Tejer alianzas, esencial para aportar a la agenda 2030 en América Latina

El Pastor John Martínez, es uno de los coordinadores en Colombia de CREAS, organización parte de la Alianza ACT, una coalición global de más de 140 iglesias y organizaciones basadas en la Fe, que trabajan juntas por la asistencia humanitaria el desarrollo y que en América Latina viene generando proyectos de capacitación para jóvenes.

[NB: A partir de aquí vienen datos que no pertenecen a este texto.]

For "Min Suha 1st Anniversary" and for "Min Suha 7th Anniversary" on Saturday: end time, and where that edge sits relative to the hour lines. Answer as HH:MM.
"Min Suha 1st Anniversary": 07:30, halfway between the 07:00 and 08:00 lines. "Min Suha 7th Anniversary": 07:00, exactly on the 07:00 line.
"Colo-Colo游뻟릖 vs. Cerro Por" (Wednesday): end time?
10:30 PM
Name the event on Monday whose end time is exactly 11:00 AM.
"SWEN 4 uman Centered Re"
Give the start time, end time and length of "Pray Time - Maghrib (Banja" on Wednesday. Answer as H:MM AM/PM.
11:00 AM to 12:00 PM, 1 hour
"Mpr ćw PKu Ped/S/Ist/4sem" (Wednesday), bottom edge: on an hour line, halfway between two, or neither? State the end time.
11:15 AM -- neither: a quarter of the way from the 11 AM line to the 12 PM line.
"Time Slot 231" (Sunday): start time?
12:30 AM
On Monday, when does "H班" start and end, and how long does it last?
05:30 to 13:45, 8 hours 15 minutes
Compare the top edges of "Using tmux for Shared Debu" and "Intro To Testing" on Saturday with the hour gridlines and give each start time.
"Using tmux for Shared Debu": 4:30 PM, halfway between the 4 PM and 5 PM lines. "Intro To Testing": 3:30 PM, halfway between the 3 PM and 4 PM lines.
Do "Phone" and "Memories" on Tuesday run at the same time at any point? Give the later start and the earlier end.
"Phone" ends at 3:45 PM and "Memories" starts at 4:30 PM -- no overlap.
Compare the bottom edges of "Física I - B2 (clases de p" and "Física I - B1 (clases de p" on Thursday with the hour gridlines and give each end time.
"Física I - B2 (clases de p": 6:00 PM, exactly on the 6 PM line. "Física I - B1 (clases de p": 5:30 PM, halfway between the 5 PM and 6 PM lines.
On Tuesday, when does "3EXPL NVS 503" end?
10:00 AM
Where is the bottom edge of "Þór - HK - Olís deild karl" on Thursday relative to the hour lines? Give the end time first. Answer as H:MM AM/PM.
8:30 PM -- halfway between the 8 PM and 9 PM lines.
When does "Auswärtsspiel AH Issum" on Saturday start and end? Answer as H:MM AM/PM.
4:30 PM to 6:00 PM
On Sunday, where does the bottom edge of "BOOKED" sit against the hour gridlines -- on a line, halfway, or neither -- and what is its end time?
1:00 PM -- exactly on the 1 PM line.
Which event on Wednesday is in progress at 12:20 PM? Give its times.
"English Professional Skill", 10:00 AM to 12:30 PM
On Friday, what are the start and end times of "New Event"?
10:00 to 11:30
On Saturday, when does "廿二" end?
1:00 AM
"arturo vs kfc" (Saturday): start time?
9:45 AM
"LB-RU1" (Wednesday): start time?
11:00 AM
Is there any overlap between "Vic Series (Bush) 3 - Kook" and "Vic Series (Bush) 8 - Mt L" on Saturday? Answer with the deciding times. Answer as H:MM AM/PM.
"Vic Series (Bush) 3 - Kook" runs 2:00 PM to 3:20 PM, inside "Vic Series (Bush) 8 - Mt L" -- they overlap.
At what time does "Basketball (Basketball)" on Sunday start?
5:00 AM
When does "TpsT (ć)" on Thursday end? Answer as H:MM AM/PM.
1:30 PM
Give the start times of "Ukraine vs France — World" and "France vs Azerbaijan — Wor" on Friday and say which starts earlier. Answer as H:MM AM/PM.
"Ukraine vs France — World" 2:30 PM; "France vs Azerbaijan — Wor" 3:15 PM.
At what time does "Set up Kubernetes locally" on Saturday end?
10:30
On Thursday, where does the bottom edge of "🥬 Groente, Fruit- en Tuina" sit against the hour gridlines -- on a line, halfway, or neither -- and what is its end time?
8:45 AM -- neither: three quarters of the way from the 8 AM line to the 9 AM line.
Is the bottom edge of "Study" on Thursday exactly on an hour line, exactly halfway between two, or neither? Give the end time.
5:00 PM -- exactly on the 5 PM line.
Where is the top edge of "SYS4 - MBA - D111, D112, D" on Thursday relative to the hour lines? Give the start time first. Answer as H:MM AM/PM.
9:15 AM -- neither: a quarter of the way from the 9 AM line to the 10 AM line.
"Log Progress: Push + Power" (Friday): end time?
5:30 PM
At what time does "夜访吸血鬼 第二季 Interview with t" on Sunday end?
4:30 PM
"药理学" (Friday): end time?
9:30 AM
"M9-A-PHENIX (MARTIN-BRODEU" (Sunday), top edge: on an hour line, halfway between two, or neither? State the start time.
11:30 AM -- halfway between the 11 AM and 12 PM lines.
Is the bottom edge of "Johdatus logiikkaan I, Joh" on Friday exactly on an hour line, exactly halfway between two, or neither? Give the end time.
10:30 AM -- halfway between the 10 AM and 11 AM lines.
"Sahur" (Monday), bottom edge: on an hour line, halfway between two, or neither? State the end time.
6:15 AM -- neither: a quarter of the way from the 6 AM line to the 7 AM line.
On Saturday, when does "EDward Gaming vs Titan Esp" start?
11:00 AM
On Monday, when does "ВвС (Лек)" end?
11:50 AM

El proyecto, denominado Emprendemos Paz, hace parte de un trabajo que se realiza en siete diferentes países llegando a adolescentes a través de enseñanzas teológicas, el manejo de las tecnologías y el fortalecimiento de proyectos aportando a través del arte, los deportes e incluso la incidencia, beneficiando durante cinco años de 450 a 500 jóvenes

Frente al trabajo que CREAS ha realizado en Colombia, asegura que existe un posicionamiento tecnológico del país frente a otros países de América Central además el Acuerdo de paz le ha dado un reconocimiento en la región.

A su vez, el programa aborda el tema de los Objetivos de Desarrollo Sostenible desde un punto de vista técnico y teológico al visibilizar procesos y generar algunas acciones de incidencia a nivel nacional y regional en perspectiva de su cumplimiento.

Pese a que en términos de capacitación CREAS hacen una presentación global de lo que significa cada uno de los ODS, el pastor destaca un acompañamiento esencial que se ha hecho a los objetivos 16 y 17: “Paz, justicia e instituciones sólidas” y “Alianzas para lograr objetivos” pues al estar todos los objetivos vinculados, estos resultan de una transversalidad importante que atraviesa a todos para su consecución.

“En sus 20 años de existencia, CREAS siempre ha buscado crear alianzas o pactos para acercar la agenda global con la agenda local de las comunidades de América Latina” afirma el pastor quien ha sido testigo de cómo los aportes de las organizaciones de fe pueden contribuir al cumplimiento de la agenda 2030.

Pastor John Martínez

Pastor John Martínez

El desafío de cumplir los ODS

El pastor aclara que los objetivos siempre tienen un componente utópico, se trazan desafíos a largo plazo que en el cumplimiento no son fáciles de lograr debido a que “la misma naturaleza de los ODS llega a ser ambigua y contradictoria”, pues explica que estos no dejan de ser funcionales al mismo sistema que rige a sociedades o países, “llegan a ser como un paliativo a una enfermedad que no se está solucionando de raíz, el mismo sistema no está siendo transformado”.

Esta postura se ve reflejado en lo que el líder religioso señala como un resurgimiento de fundamentalismos políticos, religiosos o económicos que han sido una especie de freno a todo lo que venga del liderazgo y la implementación de esta agenda y que representa una de las mayores dificultades para su cumplimiento en América Latina.

Pese a lo difícil que puede resulta el panorama, el pastor señala que como organización están inspirados en la fe para continuar con su labor, “aunque tenemos los pies sobre la tierra, mantenemos una disposición de esperanza y no es una esperanza pasiva, se trata de esperanzar, de y hacer que las cosas sucedan.”